Europe Features

Croatian journalists raise concerns over proposed media law (Feature)

By Boris Babic Jan 25, 2011, 10:58 GMT

Zagreb - Proposed changes to Croatia's criminal code that would impose severe penalties for libel and make it easier for plaintiffs to claim damages have prompted criticism by local journalists, who see the revisions as a setback for press freedom.

At the heart of the controversy are sections of the draft penal code - now being discussed by a government working committee - that would introduce steep fines and prison sentences for those found guilty of libel. The truthfulness of a report would not be a defence.

'The proposal is scandalous,' Zdenko Duka, the president of the Croatian Journalists' League, told the German Press Agency dpa.

While the government defends the changes as similar to legislation elsewhere in Europe, critics say they could stifle journalists in a region that only recently emerged from one-party rule.

The proposed new regulations come after an equally controversial media law took effect in Hungary in January. That law established a regulatory body that would determine whether news reports are 'balanced' and respect 'human dignity.'

Details of the proposed new press rules in Croatia were unveiled last week when they were presented for public debate.

Under the changes, Duka said, a journalist could face imprisonment of up to a year and a fine of half of his or her annual wage. Such penalties could be imposed 'even if (the journalist) reports a gossip item that turns out to be true but is not of public interest,' he said.

Bad though the new legislation may be, it merely confirms what one parliamentarian sees as the already sorry state of Croatian journalism.

'We are not going where Hungary is going. We arrived there a long time ago,' said Damir Kajin, a member of the opposition party, Istrian Democratic Assembly.

When Croatia declared independence from Yugoslavia in 1991, the Communist tradition of media control was replaced by the nationalist orthodoxy of Franjo Tudjman's authoritarian regime. Such a legacy has not been conducive to the development of strong, independent journalism.

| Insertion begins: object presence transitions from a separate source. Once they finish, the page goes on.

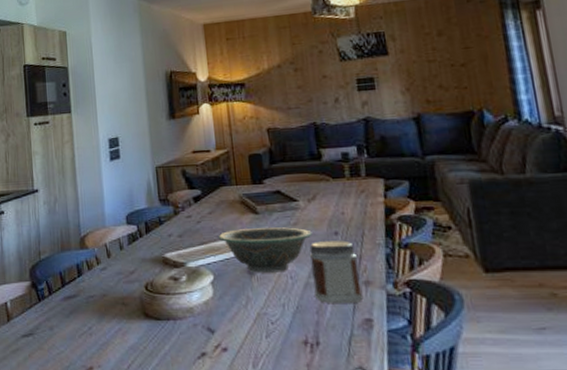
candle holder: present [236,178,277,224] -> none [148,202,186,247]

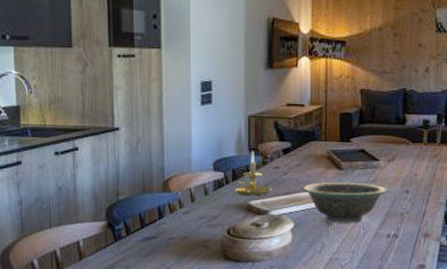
candle holder: none [148,202,186,247] -> present [234,151,271,195]
jar: present [309,240,364,303] -> none [381,198,421,251]

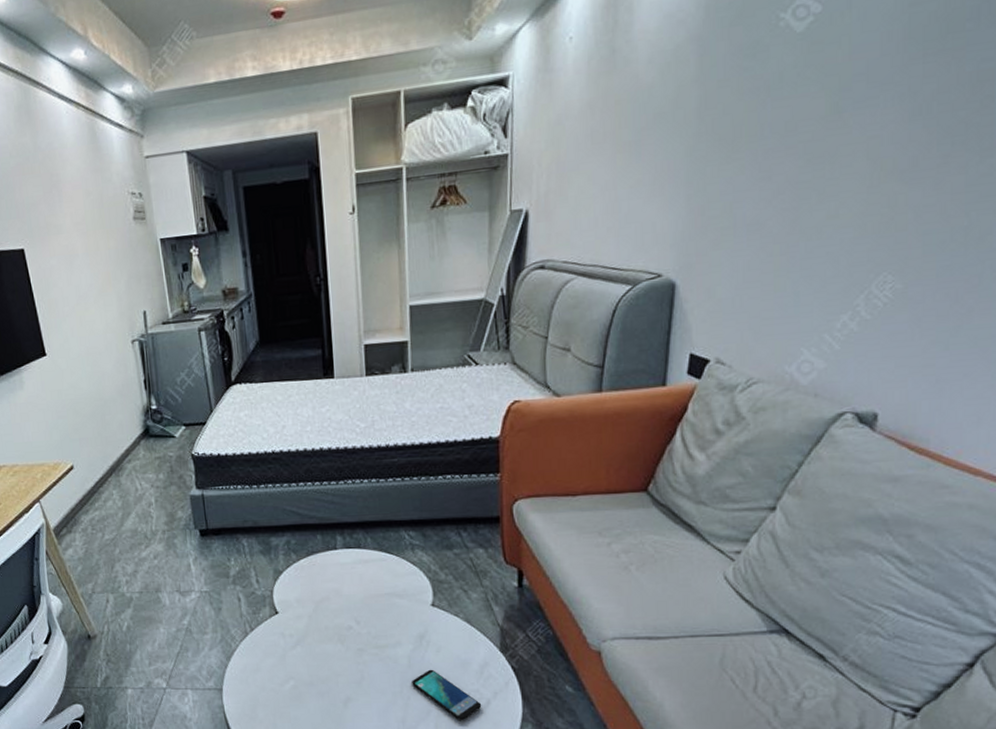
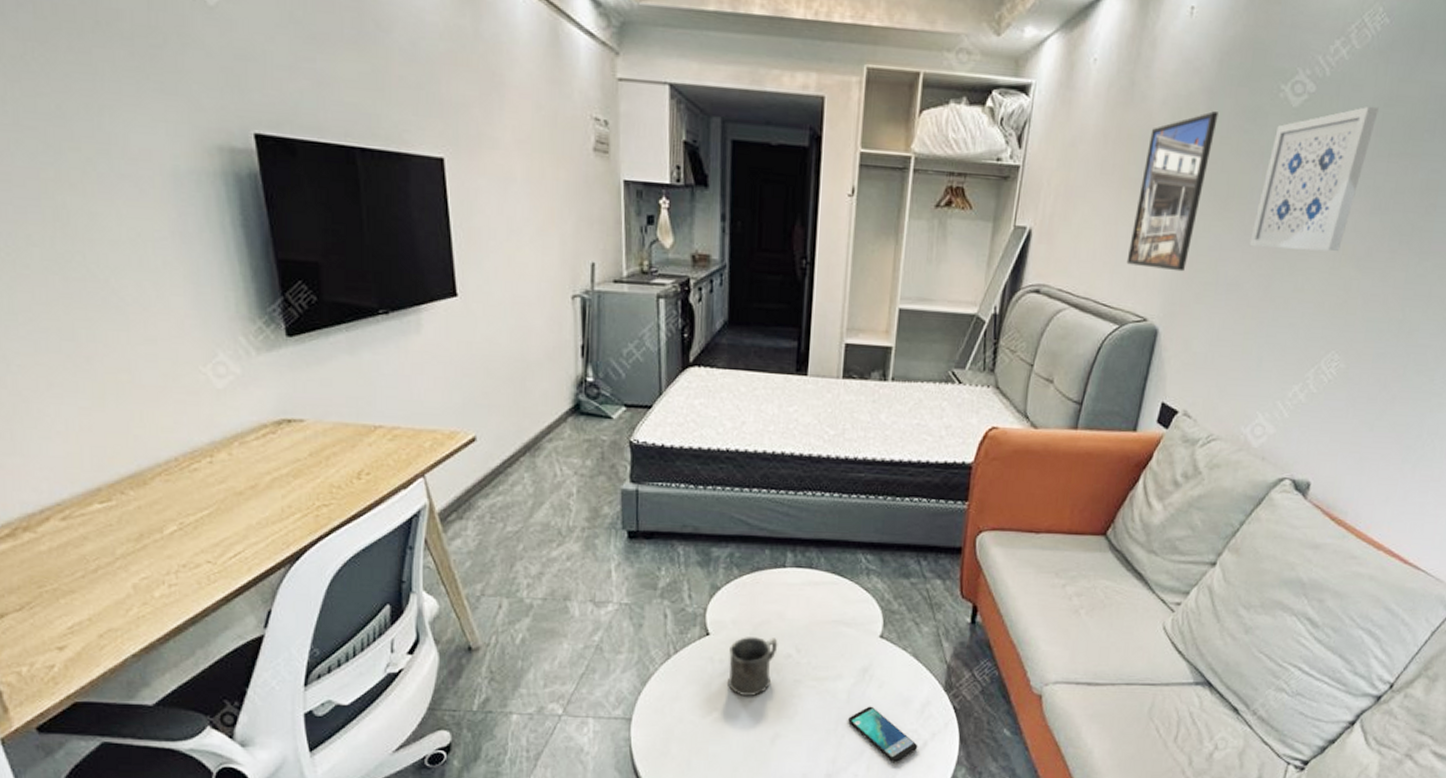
mug: none [297,612,339,665] -> present [728,637,778,696]
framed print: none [631,57,712,225] -> present [1126,111,1218,272]
wall art: none [767,8,903,183] -> present [1249,106,1379,252]

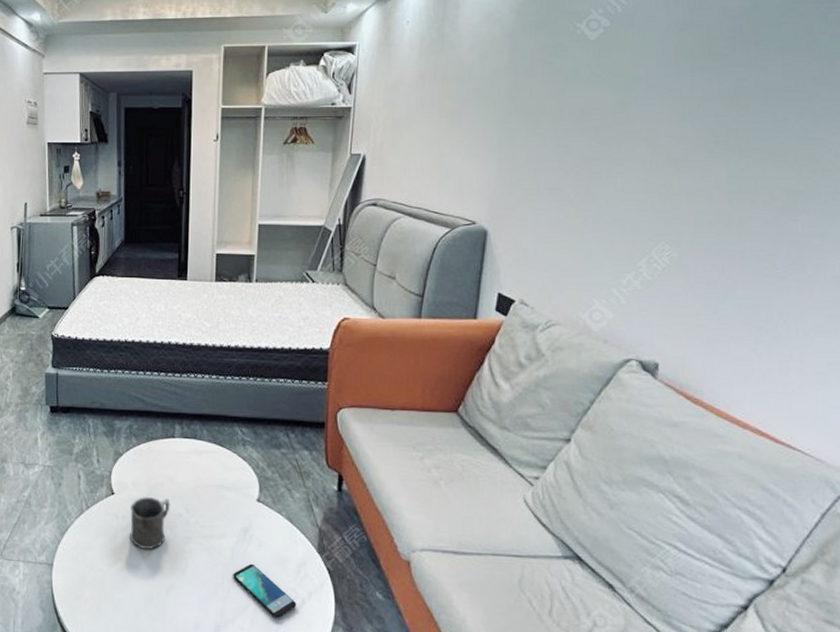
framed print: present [1126,111,1218,272] -> none [452,50,521,181]
wall art: present [1249,106,1379,252] -> none [565,32,674,157]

'Journalists have already been self-censoring for fear of political pressure,' Kajin said.

Tomislav Klauski, a newspaper columnist and journalism professor, charged that the law is a pre-emptive strike by Prime Minister Jadranka Kosor to strengthen the position of her Croatian Democratic Union in the run-up to parliamentary elections later this year.

The authorities shrug off the criticism, saying that the draft changes have not been finalized. Journalists' concerns are overblown, Justice Minister Drazen Bosnjaovic said.

'Reporters should not fear prison ... that never was and will not become practice,' she recently told the daily Vijesnik.